The use of calcium channel blockers in an elderly population recently was reported to be associated with the incidence of cancer. The Cardiovascular Health Study, a multisite observational cohort study, provided the opportunity to investigate the epidemiologic association between the use of calcium channel blockers and breast carcinoma risk in 3198 women age > or = 65 years.


Standard questionnaires and clinical procedures were administered at four study sites annually from 1989-1990 to 1993-1994. Drug usage was assessed by a medication inventory and hospitalizations for 75 incident invasive breast carcinoma cases were identified using International Classification of Diseases-9 Clinical Modification codes. Time-dependent Cox proportional hazards regression models were used to assess associations between incident breast carcinoma and the use of specific antihypertensive medication including calcium channel blockers.

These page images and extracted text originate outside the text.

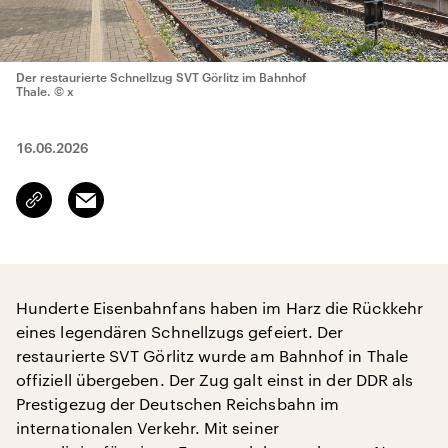
Der restaurierte Schnellzug SVT Görlitz im Bahnhof
Thale.
© x
16.06.2026
Email
Link
kopieren/teilen
Hunderte Eisenbahnfans haben im Harz die Rückkehr
eines legendären Schnellzugs gefeiert. Der
restaurierte SVT Görlitz wurde am Bahnhof in Thale
offiziell übergeben. Der Zug galt einst in der DDR als
Prestigezug der Deutschen Reichsbahn im
internationalen Verkehr. Mit seiner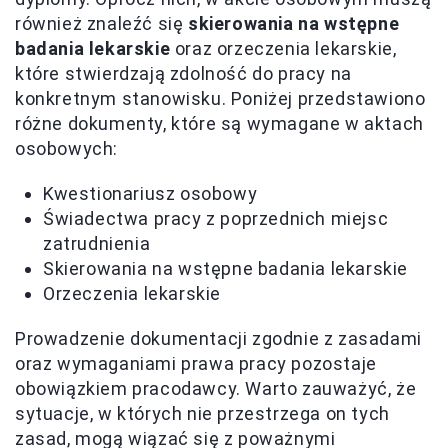
również znaleźć się
skierowania na wstępne
badania lekarskie
oraz orzeczenia lekarskie,
które stwierdzają zdolność do pracy na
konkretnym stanowisku. Poniżej przedstawiono
różne dokumenty, które są wymagane w aktach
osobowych:
Kwestionariusz osobowy
Świadectwa pracy z poprzednich miejsc
zatrudnienia
Skierowania na wstępne badania lekarskie
Orzeczenia lekarskie
Prowadzenie dokumentacji zgodnie z zasadami
oraz wymaganiami prawa pracy pozostaje
obowiązkiem pracodawcy. Warto zauważyć, że
sytuacje, w których nie przestrzega on tych
zasad, mogą wiązać się z poważnymi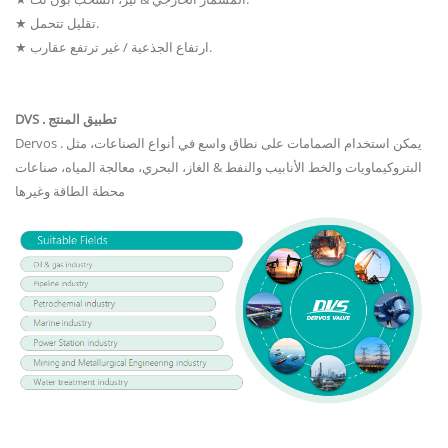
★ تقليل تتحمل.
★ ارتفاع الجذعية / غير ترتفع عقارب.
DVS . تطبيق المنتج
Dervos . يمكن استخدام الصمامات على نطاق واسع في أنواع الصناعات، مثل
البتروكيماويات والخط الأنابيب والنفط & الغاز، البحري، معالجة المياه، صناعات
محطة الطاقة وغيرها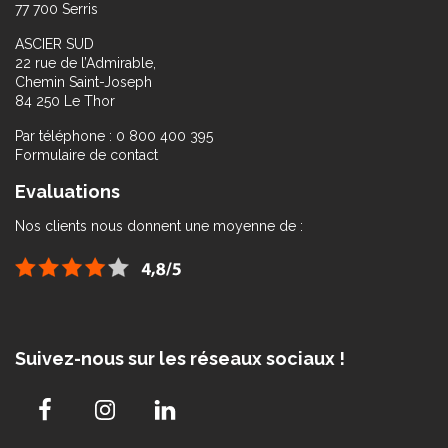
77 700 Serris
ASCIER SUD
22 rue de l’Admirable,
Chemin Saint-Joseph
84 250 Le Thor
Par téléphone : 0 800 400 395
Formulaire de contact
Evaluations
Nos clients nous donnent une moyenne de :
Suivez-nous sur les réseaux sociaux !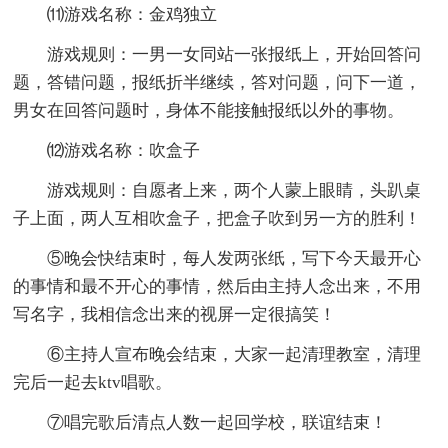
⑾游戏名称：金鸡独立
游戏规则：一男一女同站一张报纸上，开始回答问
题，答错问题，报纸折半继续，答对问题，问下一道，
男女在回答问题时，身体不能接触报纸以外的事物。
⑿游戏名称：吹盒子
游戏规则：自愿者上来，两个人蒙上眼睛，头趴桌
子上面，两人互相吹盒子，把盒子吹到另一方的胜利！
⑤晚会快结束时，每人发两张纸，写下今天最开心
的事情和最不开心的事情，然后由主持人念出来，不用
写名字，我相信念出来的视屏一定很搞笑！
⑥主持人宣布晚会结束，大家一起清理教室，清理
完后一起去ktv唱歌。
⑦唱完歌后清点人数一起回学校，联谊结束！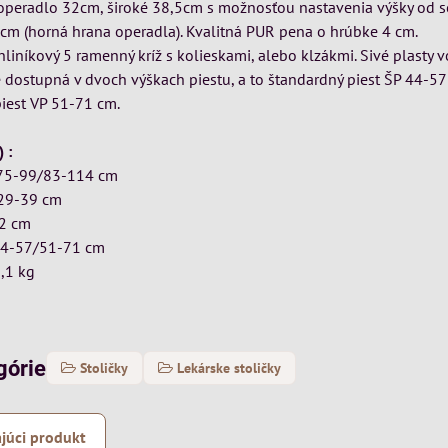
operadlo 32cm, široké 38,5cm s možnosťou nastavenia výšky od 
cm (horná hrana operadla). Kvalitná PUR pena o hrúbke 4 cm.
hliníkový 5 ramenný kríž s kolieskami, alebo klzákmi. Sivé plasty 
e dostupná v dvoch výškach piestu, a to štandardný piest ŠP 44-57
iest VP 51-71 cm.
 :
 75-99/83-114 cm
 29-39 cm
42 cm
 44-57/51-71 cm
8,1 kg
górie
Stoličky
Lekárske stoličky
júci produkt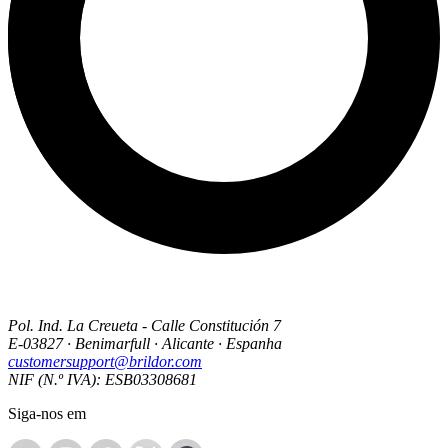
Pol. Ind. La Creueta - Calle Constitución 7
E-03827 · Benimarfull · Alicante · Espanha
customersupport@brildor.com
NIF (N.º IVA): ESB03308681
Siga-nos em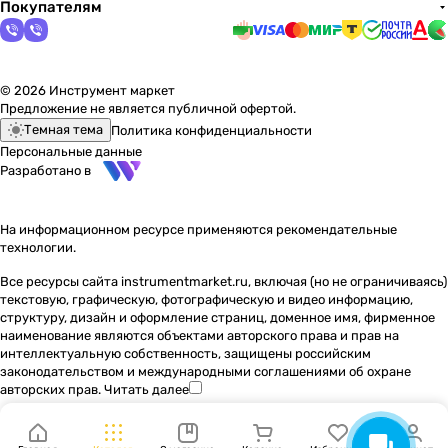
Покупателям
© 2026 Инструмент маркет
Предложение не является публичной офертой.
Темная тема
Политика конфиденциальности
Персональные данные
Разработано в
На информационном ресурсе применяются
рекомендательные
технологии
.
Все ресурсы сайта instrumentmarket.ru, включая (но не ограничиваясь)
текстовую, графическую, фотографическую и видео информацию,
структуру, дизайн и оформление страниц, доменное имя, фирменное
наименование являются объектами авторского права и прав на
интеллектуальную собственность, защищены российским
законодательством и международными соглашениями об охране
авторских прав.
Читать далее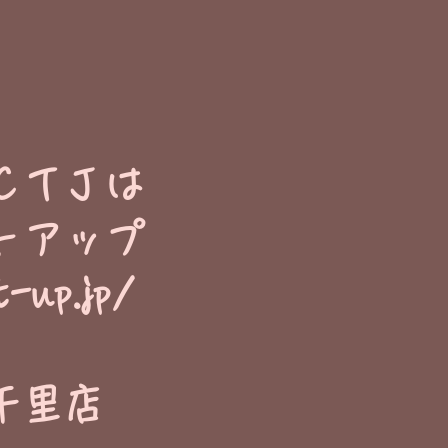
ＣＴＪは
トアップ
t-up.jp/
千里店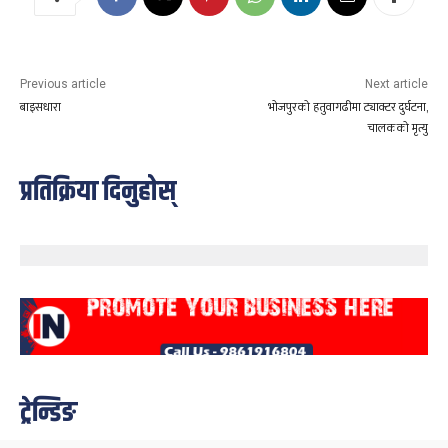
Previous article
Next article
बाइसधारा
भोजपुरको हतुवागढीमा ट्याक्टर दुर्घटना,
चालकको मृत्यु
प्रतिक्रिया दिनुहोस्
ट्रेन्डिङ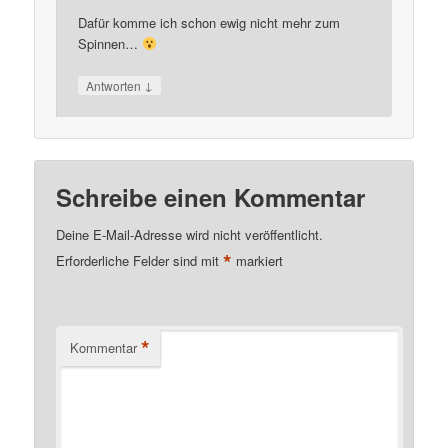
Dafür komme ich schon ewig nicht mehr zum
Spinnen…
↓
Antworten
Schreibe einen Kommentar
Deine E-Mail-Adresse wird nicht veröffentlicht.
*
Erforderliche Felder sind mit
markiert
*
Kommentar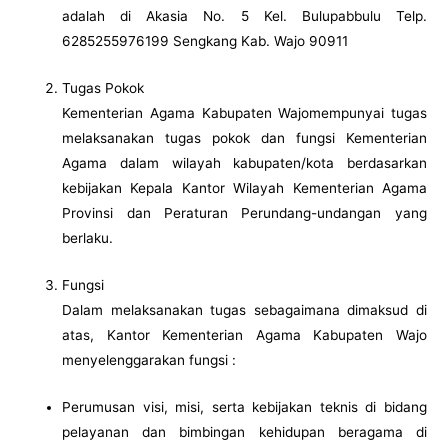
adalah di Akasia No. 5 Kel. Bulupabbulu Telp.
6285255976199
Sengkang Kab. Wajo 90911
Tugas Pokok
Kementerian Agama Kabupaten Wajomempunyai tugas
melaksanakan tugas pokok dan fungsi Kementerian
Agama dalam wilayah kabupaten/kota berdasarkan
kebijakan Kepala Kantor Wilayah Kementerian Agama
Provinsi dan Peraturan Perundang-undangan yang
berlaku.
Fungsi
Dalam melaksanakan tugas sebagaimana dimaksud di
atas, Kantor Kementerian Agama Kabupaten Wajo
menyelenggarakan fungsi :
Perumusan visi, misi, serta kebijakan teknis di bidang
pelayanan dan bimbingan kehidupan beragama di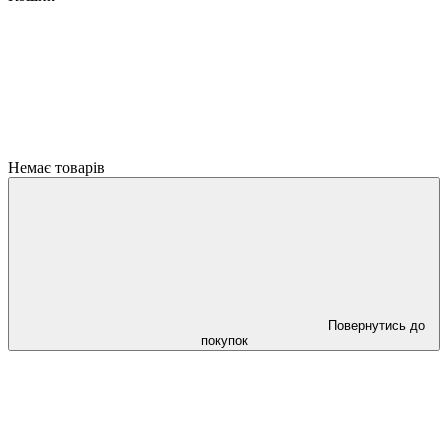
Немає товарів
Повернутись до
покупок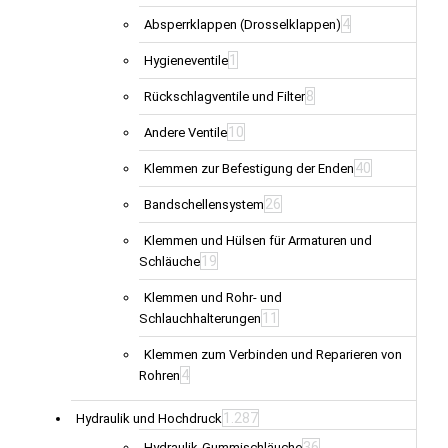
4
Absperrklappen (Drosselklappen)
1
Hygieneventile
8
Rückschlagventile und Filter
10
Andere Ventile
40
Klemmen zur Befestigung der Enden
26
Bandschellensystem
Klemmen und Hülsen für Armaturen und
19
Schläuche
Klemmen und Rohr- und
11
Schlauchhalterungen
Klemmen zum Verbinden und Reparieren von
4
Rohren
1.287
Hydraulik und Hochdruck
36
Hydraulik-Gummischläuche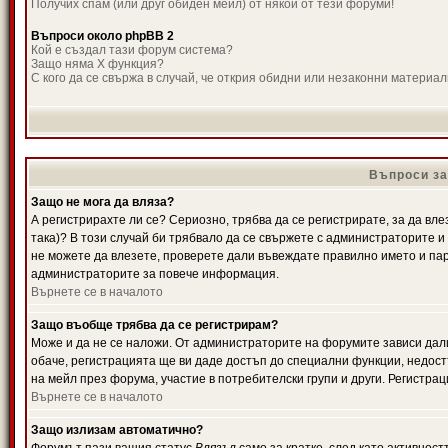
Получих спам (или друг обиден мейл) от някой от тези форуми!
Въпроси около phpBB 2
Кой е създал тази форум система?
Защо няма X функция?
С кого да се свържа в случай, че открия обидни или незаконни материа
Въпроси за
Защо не мога да вляза?
А регистрирахте ли се? Сериозно, трябва да се регистрирате, за да вле
така)? В този случай би трябвало да се свържете с администраторите и д
не можете да влезете, проверете дали въвеждате правилно името и паро
администраторите за повече информация.
Върнете се в началото
Защо въобще трябва да се регистрирам?
Може и да не се наложи. От администраторите на форумите зависи дали
обаче, регистрацията ще ви даде достъп до специални функции, недост
на мейл през форума, участие в потребителски групи и други. Регистра
Върнете се в началото
Защо излизам автоматично?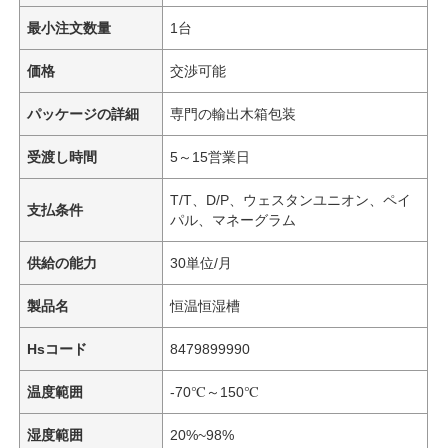
最小注文数量
1台
価格
交渉可能
パッケージの詳細
専門の輸出木箱包装
受渡し時間
5～15営業日
T/T、D/P、ウェスタンユニオン、ペイ
支払条件
パル、マネーグラム
供給の能力
30単位/月
製品名
恒温恒湿槽
Hsコード
8479899990
温度範囲
-70℃～150℃
湿度範囲
20%~98%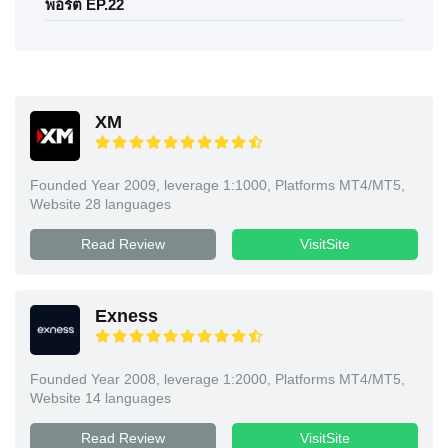
พอร์ต EP.22
XM
Founded Year 2009, leverage 1:1000, Platforms MT4/MT5,
Website 28 languages
Read Review
VisitSite
Exness
Founded Year 2008, leverage 1:2000, Platforms MT4/MT5,
Website 14 languages
Read Review
VisitSite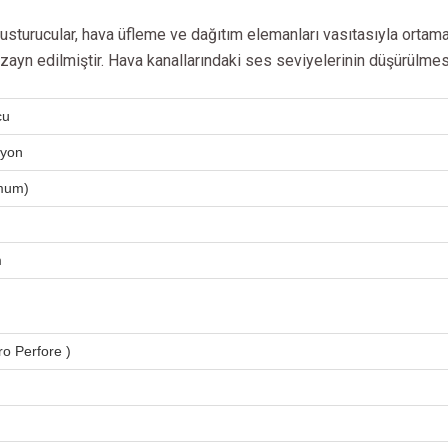
sturucular, hava üfleme ve dağıtım elemanları vasıtasıyla ortama
dizayn edilmiştir. Hava kanallarındaki ses seviyelerinin düşürülm
cu
syon
mum)
m
ro Perfore )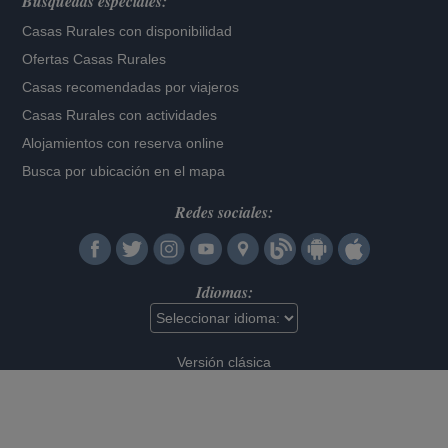
Búsquedas especiales:
Casas Rurales con disponibilidad
Ofertas Casas Rurales
Casas recomendadas por viajeros
Casas Rurales con actividades
Alojamientos con reserva online
Busca por ubicación en el mapa
Redes sociales:
Idiomas:
Versión clásica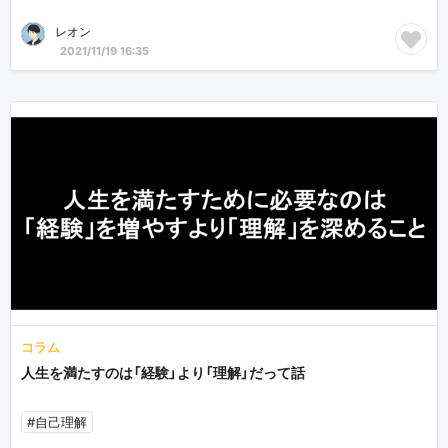
レオン
2021/11/19 16:35
コラム
人生を満たすのは「経験」より「理解」だって話
#自己理解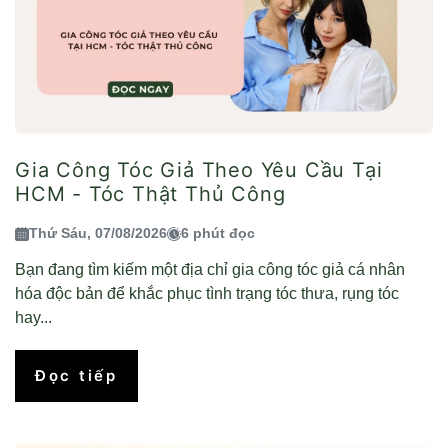
Gia Công Tóc Giả Theo Yêu Cầu Tại
HCM - Tóc Thật Thủ Công
Thứ Sáu, 07/08/2026
6 phút đọc
Bạn đang tìm kiếm một địa chỉ gia công tóc giả cá nhân
hóa độc bản để khắc phục tình trạng tóc thưa, rụng tóc
hay...
Đọc tiếp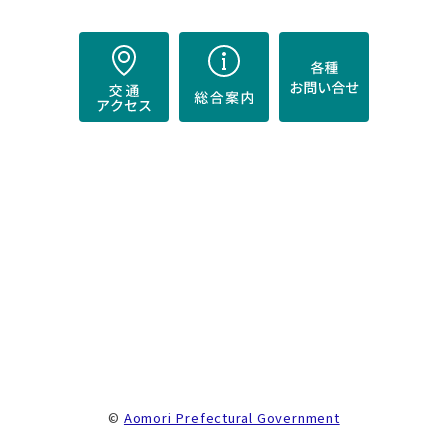
）
。
©
Aomori Prefectural Government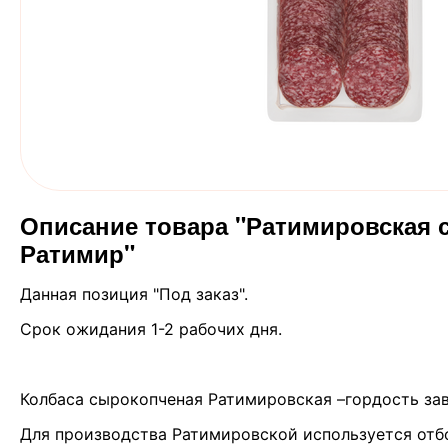
Описание товара "Ратимировская с/
Ратимир"
Данная позиция "Под заказ".
Срок ожидания 1-2 рабочих дня.
Колбаса сырокопченая Ратимировская –гордость зав
Для производства Ратимировской используется отб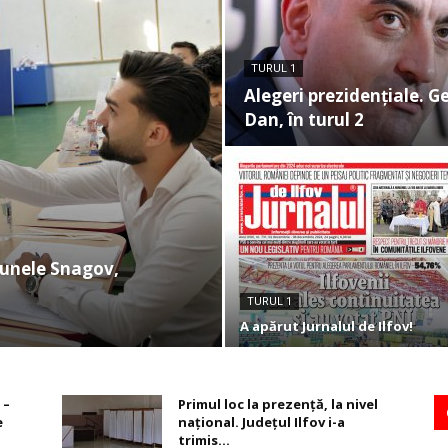
TURUL 1
Alegeri prezidențiale. G
Dan, în turul 2
munele Snagov,
TURUL 1
A apărut Jurnalul de Ilfov!
 –
Primul loc la prezență, la nivel
e
național. Judeţul Ilfov i-a
trimis...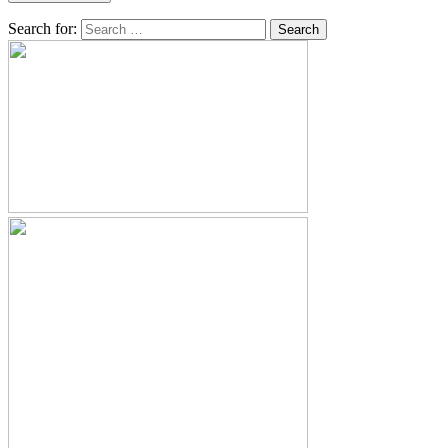
Search for: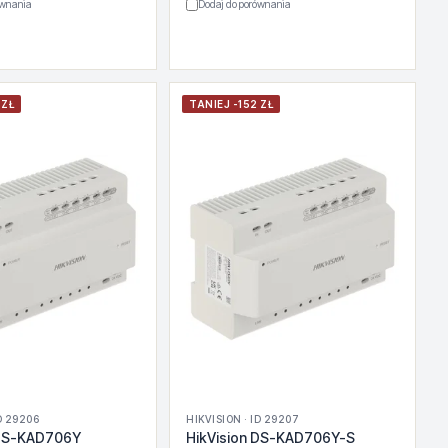
ównania
Dodaj do porównania
 ZŁ
TANIEJ -152 ZŁ
D 29206
HIKVISION · ID 29207
 DS-KAD706Y
HikVision DS-KAD706Y-S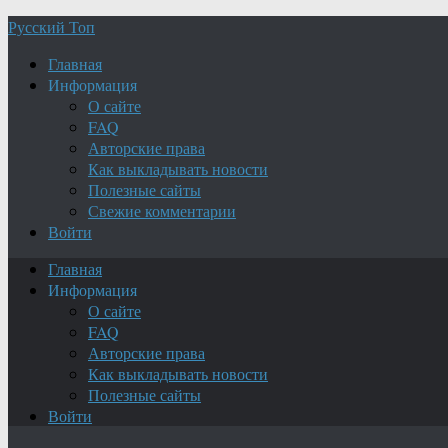
Русский Топ
Главная
Информация
О сайте
FAQ
Авторские права
Как выкладывать новости
Полезные сайты
Свежие комментарии
Войти
Главная
Информация
О сайте
FAQ
Авторские права
Как выкладывать новости
Полезные сайты
Войти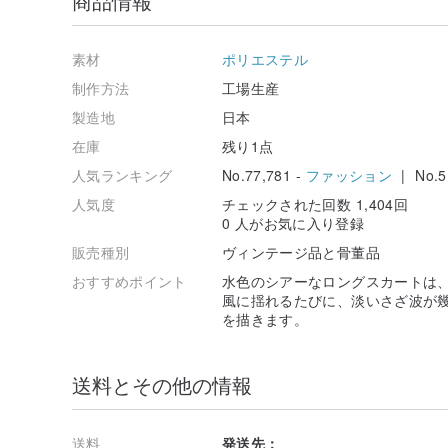
商品情報
素材
ポリエステル
制作方法
工場生産
製造地
日本
在庫
残り1点
人気ランキング
No.77,781 -
ファッション
| No.5
人気度
チェックされた回数 1,404回
0 人がお気に入り登録
販売種別
ヴィンテージ品と骨董品
おすすめポイント
水色のシアーなロングスカートは
風に揺れるたびに、淡いさざ波が
を描きます。
送料とその他の情報
送料
発送先：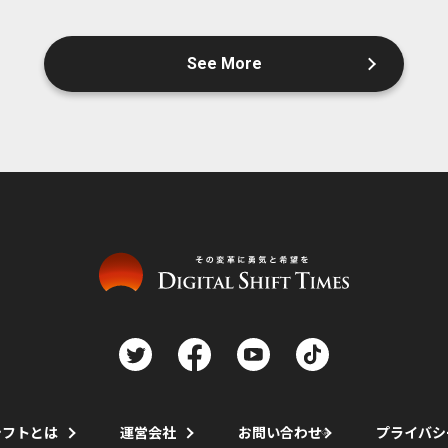
See More
シフトとは
運営会社
お問い合わせ
プライバシ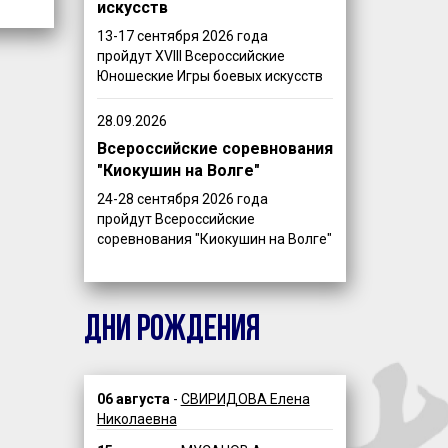
искусств
13-17 сентября 2026 года
пройдут XVIII Всероссийские
Юношеские Игры боевых искусств
28.09.2026
Всероссийские соревнования
"Киокушин на Волге"
24-28 сентября 2026 года
пройдут Всероссийские
соревнования "Киокушин на Волге"
ДНИ РОЖДЕНИЯ
06 августа
-
СВИРИДОВА Елена
Николаевна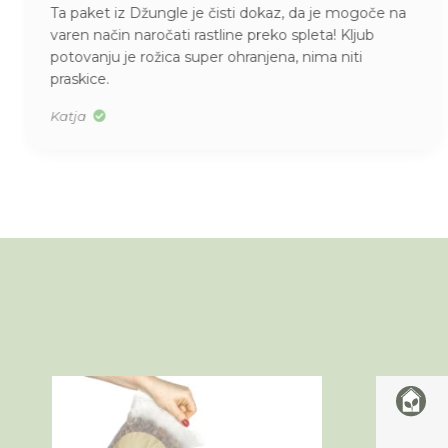
Ta paket iz Džungle je čisti dokaz, da je mogoče na
varen način naročati rastline preko spleta! Kljub
potovanju je rožica super ohranjena, nima niti
praskice.
Katja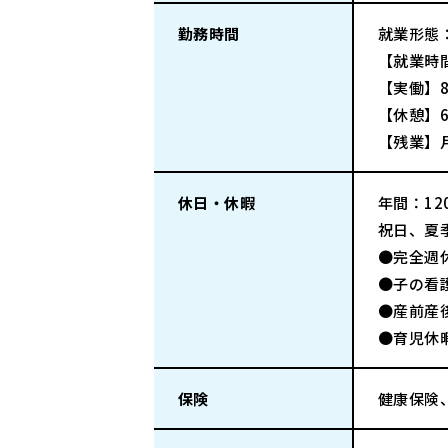
勤務時間
就業形態
【就業時間
【実働】
【休憩】6
【残業】月
休日・休暇
年間：120
祝日、夏
●完全週
●子の看
●産前産
●育児休
保険
健康保険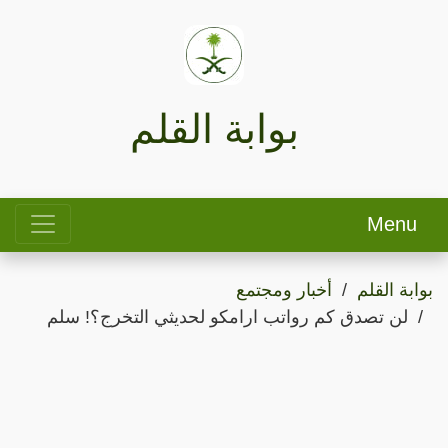
بوابة القلم
Menu
بوابة القلم
أخبار ومجتمع
لن تصدق كم رواتب ارامكو لحديثي التخرج؟! سلم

In adjusted Cox proportional hazards models, an elevated risk of breast carcinoma was associated with use of calcium channel blockers (hazard ratio [HR]: 2.57; 95% confidence interval [CI], 1.47-4.49). This association persisted when the comparison group was users of other antihypertensive medication. No associations between the use of other antihypertensive medication with incident breast carcinoma were found. Associations were enhanced by assessment of high dose at baseline (HR: 4.42; 95% CI, 1.37-14.27) and when calcium channel blockers were combined with estrogen use (HR: 4.48; 95% CI, 1.58-12.75). The association was found to be strongest for the use of estrogens with immediate release calcium channel blockers (HR: 8.48; 95% CI, 2.99-24.08).


Although the number of cases was limited in this observational study, associations found between the use of calcium channel blockers and incident invasive breast carcinoma warrant further investigation. Site specific carcinomas should be included as an outcome of ongoing and planned long term clinical trials using calcium channel blockers.